How long is a painting session?
It’s so variable. Sometimes I’ll go up to my studio and do something in ten minutes and come down again. On other days I’ll go into the studio at about ten or half-past ten, and then miss lunch and go on till three, maybe have a late lunch and go on straight through the evening. Or I’ll have some supper and a glass of wine and then go back to the studio and think, Shit, it’s not right, I can’t leave it like that! And then I’ll try to get it right, and work until three in the morning, and it’ll go even more wrong. Some people say, “You must be having a whale of a time doing just what you want to do,” but it’s not like that. You’re always frightened to start—you don’t want to because it’s too difficult. It’s much easier to look out of the window or read a book. But then, when you’re actually in it, you escape from everything. You escape from climate change, people dying of famine, cows dropping dead. I hate the whole business of what’s happening in the world. My politics are green. We should eat local stuff, carrots and swedes. Not cherries from Washington—how obscene.
Tell me about the cherries in the painting we used on the cover of the Winter issue. Where did they come from?
There were a lot of wild cherries growing at the top of the garden, very dark red. I think they’re completely beautiful, cherries. They made me think of those sixteenth-century Spanish still life paintings. I like the way they hang in doubles. If you look at the painting, it’s like two breasts with large nipples.

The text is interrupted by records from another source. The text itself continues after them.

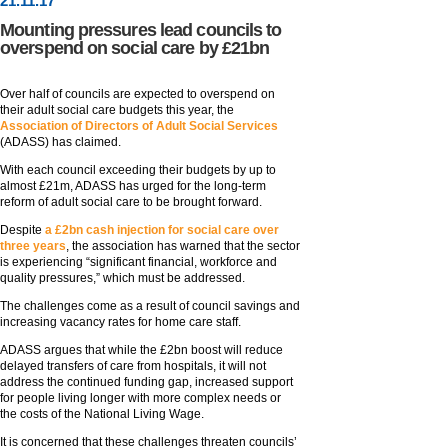
21
.
11
.17
Mounting pressures lead councils to
overspend on social care by £21bn
Over half of councils are expected to overspend on
their adult social care budgets this year, the
Association of Directors of Adult Social Services
(ADASS) has claimed.
With each council exceeding their budgets by up to
almost £21m, ADASS has urged for the long-term
reform of adult social care to be brought forward.
Despite
a £2bn cash injection for social care over
three years
, the association has warned that the sector
is experiencing “significant financial, workforce and
quality pressures,” which must be addressed.
The challenges come as a result of council savings and
increasing vacancy rates for home care staff.
ADASS argues that while the £2bn boost will reduce
delayed transfers of care from hospitals, it will not
address the continued funding gap, increased support
for people living longer with more complex needs or
the costs of the National Living Wage.
It is concerned that these challenges threaten councils’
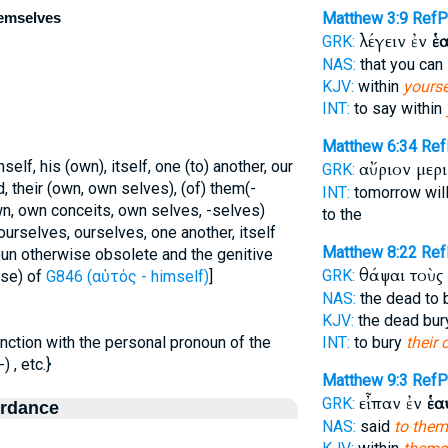
themselves
Matthew 3:9
Ref
λέγειν ἐν
ἑα
GRK:
NAS:
that you can
KJV:
within
yourse
INT:
to say within
Matthew 6:34
Ref
mself, his (own), itself, one (to) another, our
αὔριον μερ
GRK:
d, their (own, own selves), (of) them(-
INT:
tomorrow will
own, own conceits, own selves, -selves)
to the
urselves, ourselves, one another, itself
Matthew 8:22
Re
oun otherwise obsolete and the genitive
θάψαι τοὺς
GRK:
ase) of
G846 (αὐτός - himself)
]
NAS:
the dead to 
KJV:
the dead bu
njunction with the personal pronoun of the
INT:
to bury
their
 , etc.}
Matthew 9:3
Ref
εἶπαν ἐν
ἑα
GRK:
ordance
NAS:
said
to them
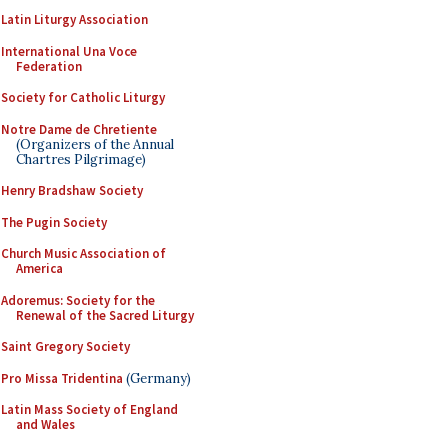
Latin Liturgy Association
International Una Voce
Federation
Society for Catholic Liturgy
Notre Dame de Chretiente
(Organizers of the Annual
Chartres Pilgrimage)
Henry Bradshaw Society
The Pugin Society
Church Music Association of
America
Adoremus: Society for the
Renewal of the Sacred Liturgy
Saint Gregory Society
Pro Missa Tridentina
(Germany)
Latin Mass Society of England
and Wales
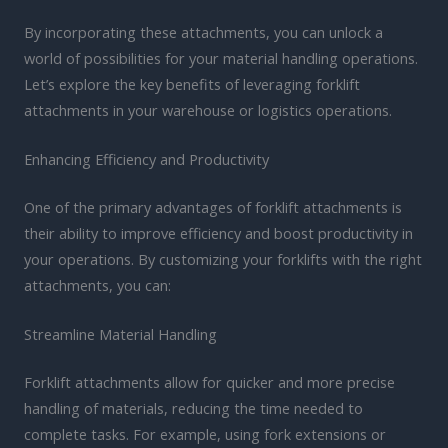
By incorporating these attachments, you can unlock a
world of possibilities for your material handling operations.
Let’s explore the key benefits of leveraging forklift
attachments in your warehouse or logistics operations.
Enhancing Efficiency and Productivity
One of the primary advantages of forklift attachments is
their ability to improve efficiency and boost productivity in
your operations. By customizing your forklifts with the right
attachments, you can:
Streamline Material Handling
Forklift attachments allow for quicker and more precise
handling of materials, reducing the time needed to
complete tasks. For example, using fork extensions or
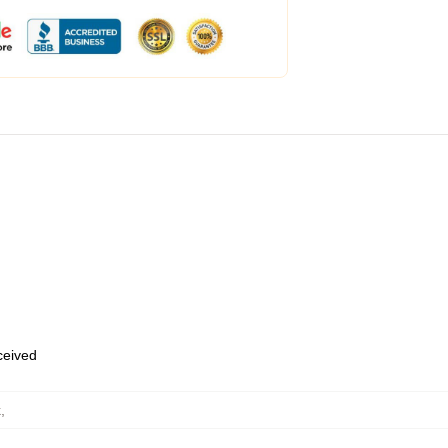
eceived
k
,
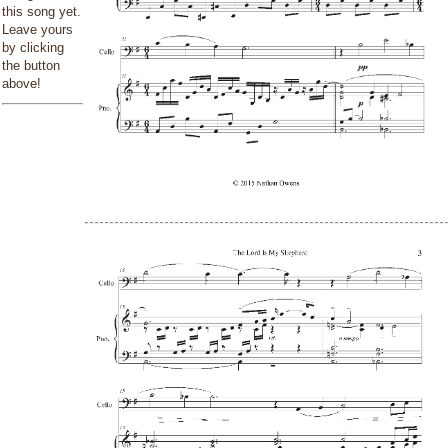
this song yet.
Leave yours
by clicking
the button
above!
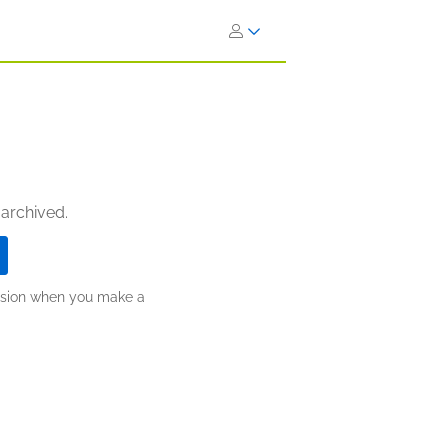
 archived.
ission when you make a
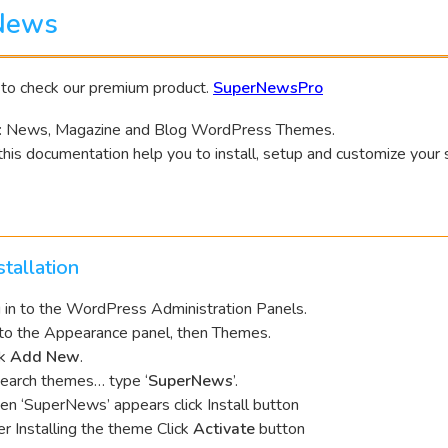
News
 to check our premium product.
SuperNewsPro
 News, Magazine and Blog WordPress Themes.
his documentation help you to install, setup and customize your 
tallation
 in to the WordPress Administration Panels.
to the Appearance panel, then Themes.
ck
Add New
.
Search themes… type ‘
SuperNews
’.
n ‘SuperNews’ appears click Install button
er Installing the theme Click
Activate
button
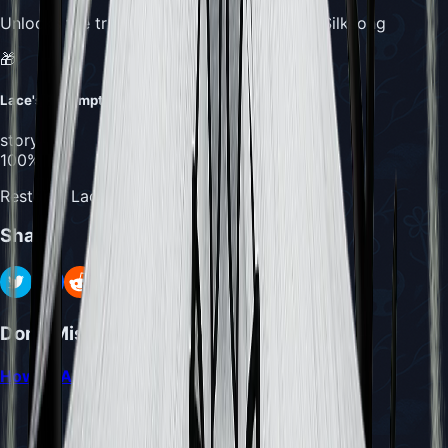
Unlocks the true ending of Hollow Knight: Silksong
🎁
Lace's Redemption
story
100%
Restores Lace to her uncorrupted form
Share
Don't Miss
How to Access Act 3 in Hollow Knight Silksong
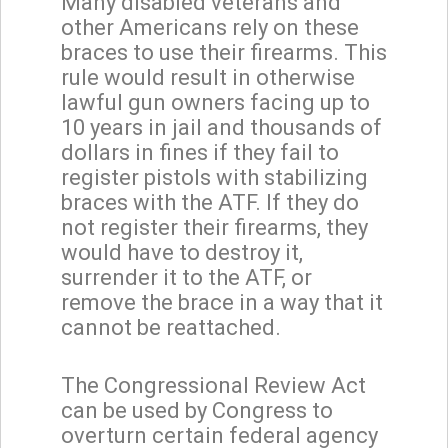
Many disabled veterans and
other Americans rely on these
braces to use their firearms. This
rule would result in otherwise
lawful gun owners facing up to
10 years in jail and thousands of
dollars in fines if they fail to
register pistols with stabilizing
braces with the ATF. If they do
not register their firearms, they
would have to destroy it,
surrender it to the ATF, or
remove the brace in a way that it
cannot be reattached.
The Congressional Review Act
can be used by Congress to
overturn certain federal agency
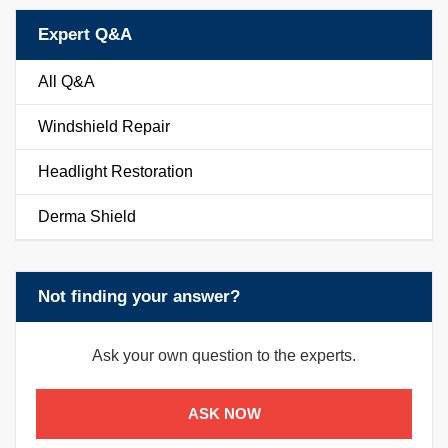
Expert Q&A
All Q&A
Windshield Repair
Headlight Restoration
Derma Shield
Not finding your answer?
Ask your own question to the experts.
ASK NOW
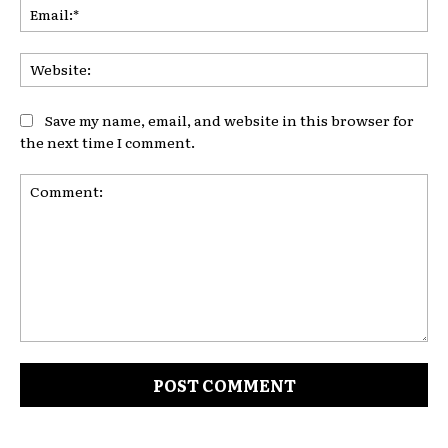
Ema
Web
Save my name, email, and website in this browser for
the next time I comment.
Comment:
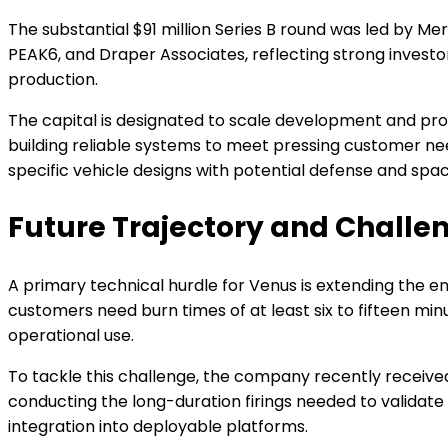
The substantial $91 million Series B round was led by M
PEAK6, and Draper Associates, reflecting strong investo
production.
The capital is designated to scale development and pro
building reliable systems to meet pressing customer n
specific vehicle designs with potential defense and spac
Future Trajectory and Challe
A primary technical hurdle for Venus is extending the en
customers need burn times of at least six to fifteen min
operational use.
To tackle this challenge, the company recently received 
conducting the long-duration firings needed to validate 
integration into deployable platforms.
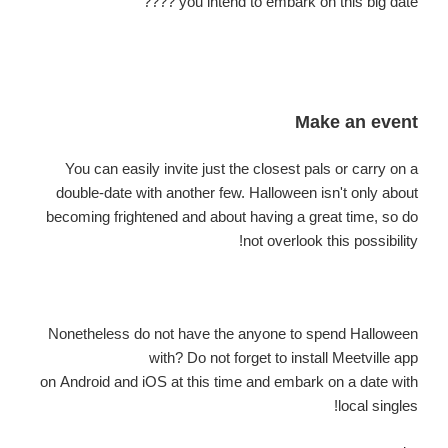
you intend to embark on this big date ????
Make an event
You can easily invite just the closest pals or carry on a
double-date with another few. Halloween isn't only about
becoming frightened and about having a great time, so do
not overlook this possibility!
Nonetheless
do not have the anyone to spend Halloween
with? Do not forget to install Meetville app
on Android and iOS at this time and embark on a date with
local singles!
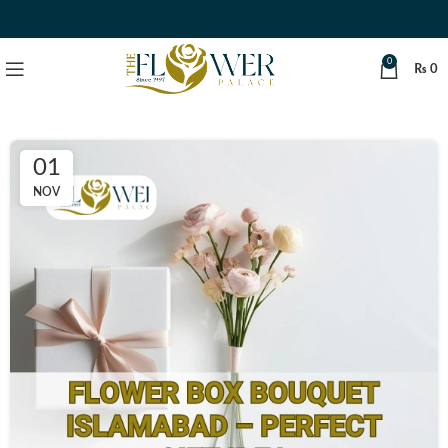
0
₨
0
01
NOV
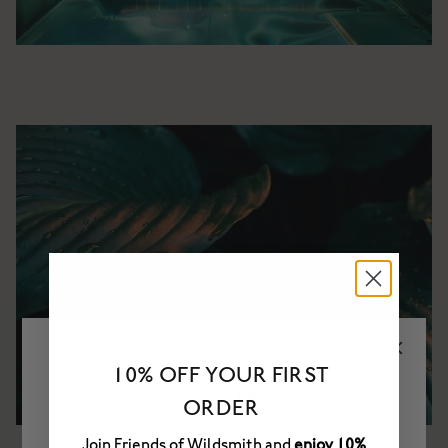
10% OFF YOUR FIRST
ORDER
Join Friends of Wildsmith and
enjoy 10%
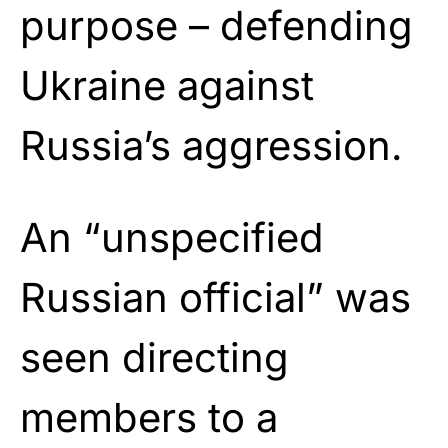
purpose – defending
Ukraine against
Russia’s aggression.
An “unspecified
Russian official” was
seen directing
members to a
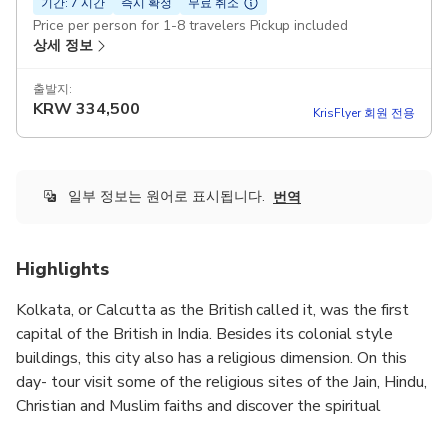
기간: 7 시간
즉시 확정
무료 취소
Price per person for 1-8 travelers Pickup included
상세 정보
출발지:
KRW
334,500
KrisFlyer 회원 전용
일부 정보는 원어로 표시됩니다.
번역
Highlights
Kolkata, or Calcutta as the British called it, was the first
capital of the British in India. Besides its colonial style
buildings, this city also has a religious dimension. On this
day- tour visit some of the religious sites of the Jain, Hindu,
Christian and Muslim faiths and discover the spiritual
heritage of this bustling city situated on the banks of the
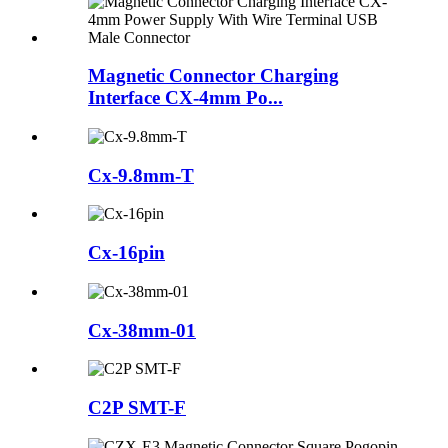
Magnetic Connector Charging
Interface CX-4mm Po...
Cx-9.8mm-T
Cx-16pin
Cx-38mm-01
C2P SMT-F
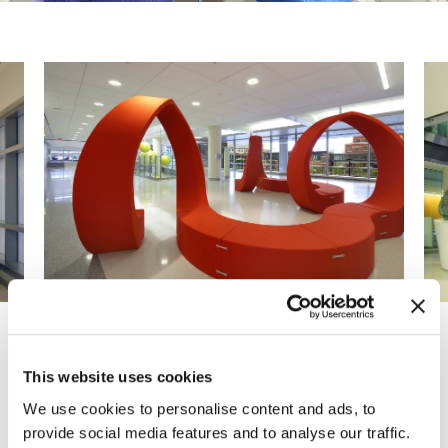
Previous
Next
This website uses cookies
We use cookies to personalise content and ads, to
The Johns Hopkins Hospital selected MOI to
provide social media features and to analyse our traffic.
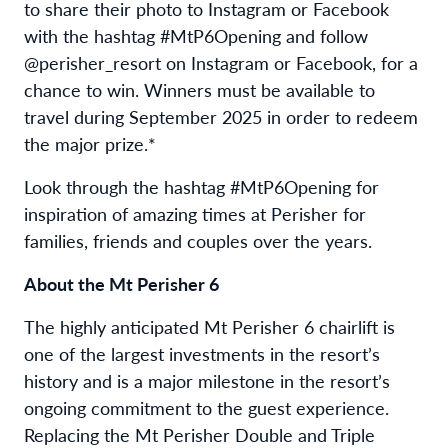
to share their photo to Instagram or Facebook
with the hashtag #MtP6Opening and follow
@perisher_resort on Instagram or Facebook, for a
chance to win. Winners must be available to
travel during September 2025 in order to redeem
the major prize.*
Look through the hashtag #MtP6Opening for
inspiration of amazing times at Perisher for
families, friends and couples over the years.
About the Mt Perisher 6
The highly anticipated Mt Perisher 6 chairlift is
one of the largest investments in the resort’s
history and is a major milestone in the resort’s
ongoing commitment to the guest experience.
Replacing the Mt Perisher Double and Triple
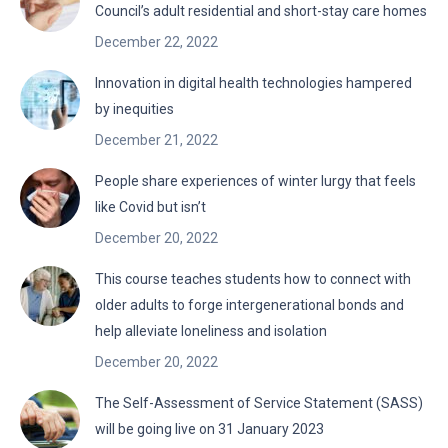
Council’s adult residential and short-stay care homes
December 22, 2022
Innovation in digital health technologies hampered
by inequities
December 21, 2022
People share experiences of winter lurgy that feels
like Covid but isn’t
December 20, 2022
This course teaches students how to connect with
older adults to forge intergenerational bonds and
help alleviate loneliness and isolation
December 20, 2022
The Self-Assessment of Service Statement (SASS)
will be going live on 31 January 2023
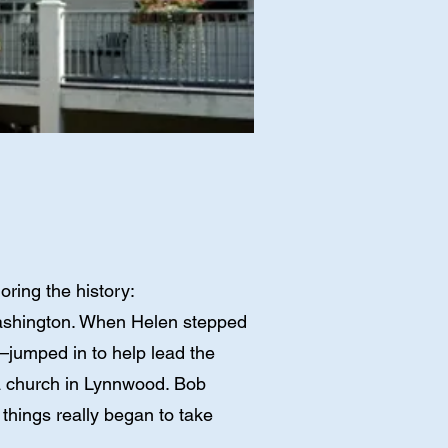
ring the history:
 Washington. When Helen stepped
jumped in to help lead the
 a church in Lynnwood. Bob
things really began to take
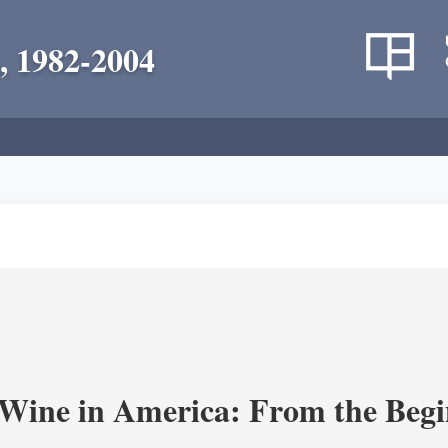
, 1982-2004
 Wine in America: From the Begi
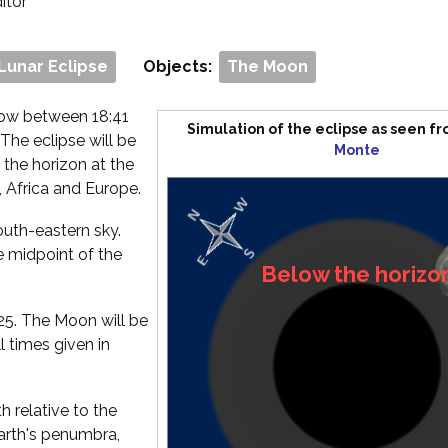
ditor
 Lunar Eclipse
Objects:
The Moon
dow between 18:41
Simulation of the eclipse as seen f
 The eclipse will be
Monte
 the horizon at the
, Africa and Europe.
south-eastern sky.
e midpoint of the
2:25. The Moon will be
l times given in
 relative to the
Earth's penumbra,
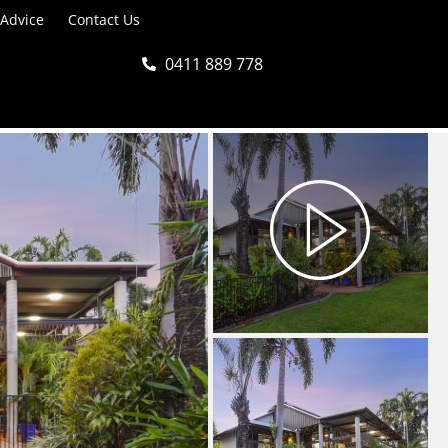
 Advice
Contact Us
0411 889 778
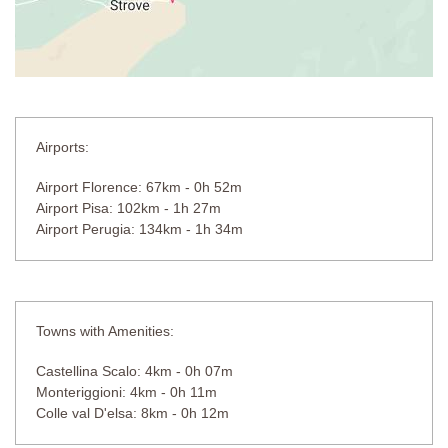
Airports:
Airport Florence: 67km - 0h 52m
Airport Pisa: 102km - 1h 27m
Airport Perugia: 134km - 1h 34m
Towns with Amenities:
Castellina Scalo: 4km - 0h 07m
Monteriggioni: 4km - 0h 11m
Colle val D'elsa: 8km - 0h 12m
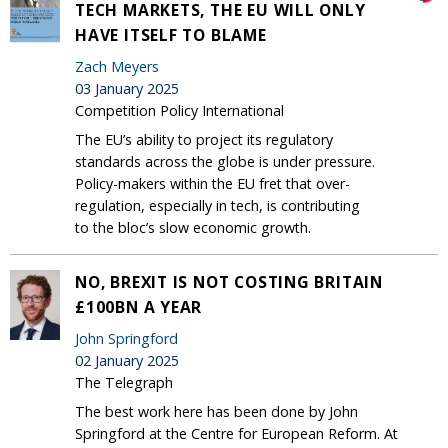
TECH MARKETS, THE EU WILL ONLY
HAVE ITSELF TO BLAME
Zach Meyers
03 January 2025
Competition Policy International
The EU’s ability to project its regulatory
standards across the globe is under pressure.
Policy-makers within the EU fret that over-
regulation, especially in tech, is contributing
to the bloc’s slow economic growth.
NO, BREXIT IS NOT COSTING BRITAIN
£100BN A YEAR
John Springford
02 January 2025
The Telegraph
The best work here has been done by John
Springford at the Centre for European Reform. At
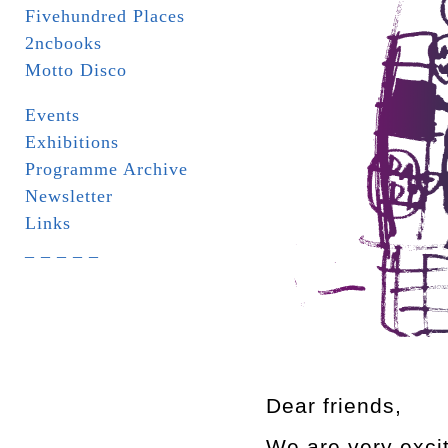
Fivehundred Places
2ncbooks
Motto Disco
Events
Exhibitions
Programme Archive
Newsletter
Links
_ _ _ _ _
Dear friends,
We are very excite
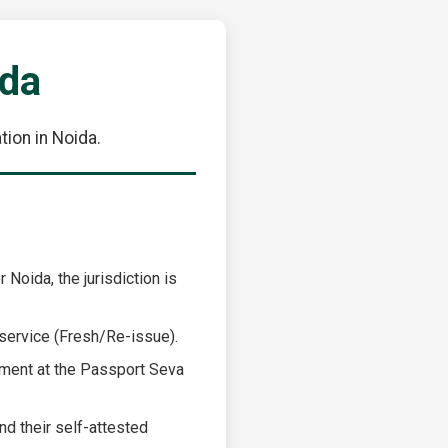
ida
ion in Noida.
 Noida, the jurisdiction is
d service (Fresh/Re-issue).
ment at the Passport Seva
nd their self-attested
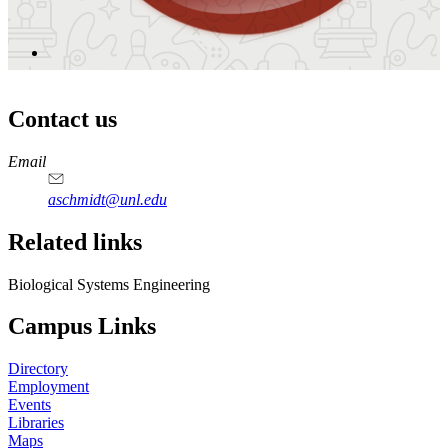
Contact us
https://
www.unl.edu
Email
aschmidt@unl.edu
Related links
Biological Systems Engineering
Campus Links
Directory
Employment
Events
Libraries
Maps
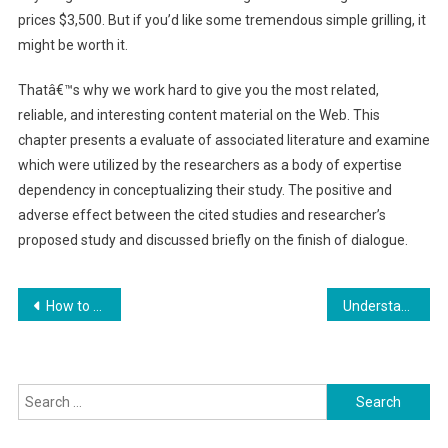
prices $3,500. But if you’d like some tremendous simple grilling, it
might be worth it.
Thatâ€™s why we work hard to give you the most related,
reliable, and interesting content material on the Web. This
chapter presents a evaluate of associated literature and examine
which were utilized by the researchers as a body of expertise
dependency in conceptualizing their study. The positive and
adverse effect between the cited studies and researcher’s
proposed study and discussed briefly on the finish of dialogue.
Post
How to Personalize Your Gadgets
Understanding the Effects of Discomfort on Psychological Well-Being
navigation
Search
for:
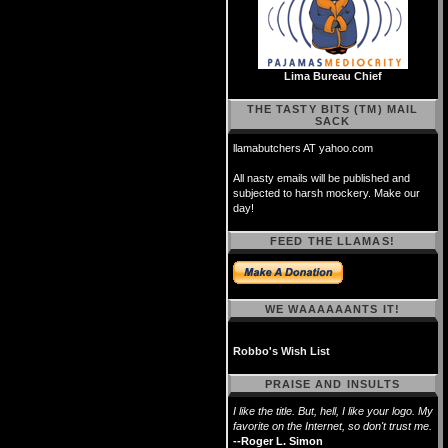
Lima Bureau Chief
THE TASTY BITS (TM) MAIL
SACK
llamabutchers AT yahoo.com
All nasty emails will be published and
subjected to harsh mockery. Make our
day!
FEED THE LLAMAS!
WE WAAAAAANTS IT!
Robbo's Wish List
PRAISE AND INSULTS
I like the title. But, hell, I like your logo. My
favorite on the Internet, so don't trust me.
--Roger L. Simon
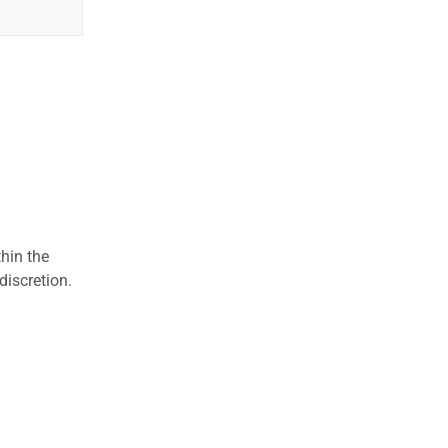
hin the
discretion.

I saw that you had recently painted your cat, Pete. Did the pandemic affect what you painted or how you worked?
This is a highly intelligent cat. Watch him. Do you want supper, Pete? Did you see? He understands the word. Sometimes he jumps up onto my shoulder, and he puts one paw on one side and another paw on the other side, and he puts his arms around me. I know cats are affectionate, but this one is extraordinary.
As to the pandemic, I’m often here by myself so in fact there was very little difference. The only problem was that at one point my assistants couldn’t come to collect my paintings, so I would just staple one canvas on top of another on the wall. Having a piece of work superimposed onto another unrelated one like that led to something new, where I started to make paintings that had abrupt changes of image on the same canvas. Eventually my assistants came over wearing gloves and masks to collect the canvases. I left them little diagrams to show them what to do with each one. I actually liked those drawings. They were part of the pandemic and they became part of the work.
How do you feel when a painting leaves your studio?
I think, Well, thank heavens that’s done. I always want my paintings to go into a museum. That is what all artists want. Although private collections are good, too. That gives you money. My paint bills are huge!
Emily Stokes is the editor of The Paris Review.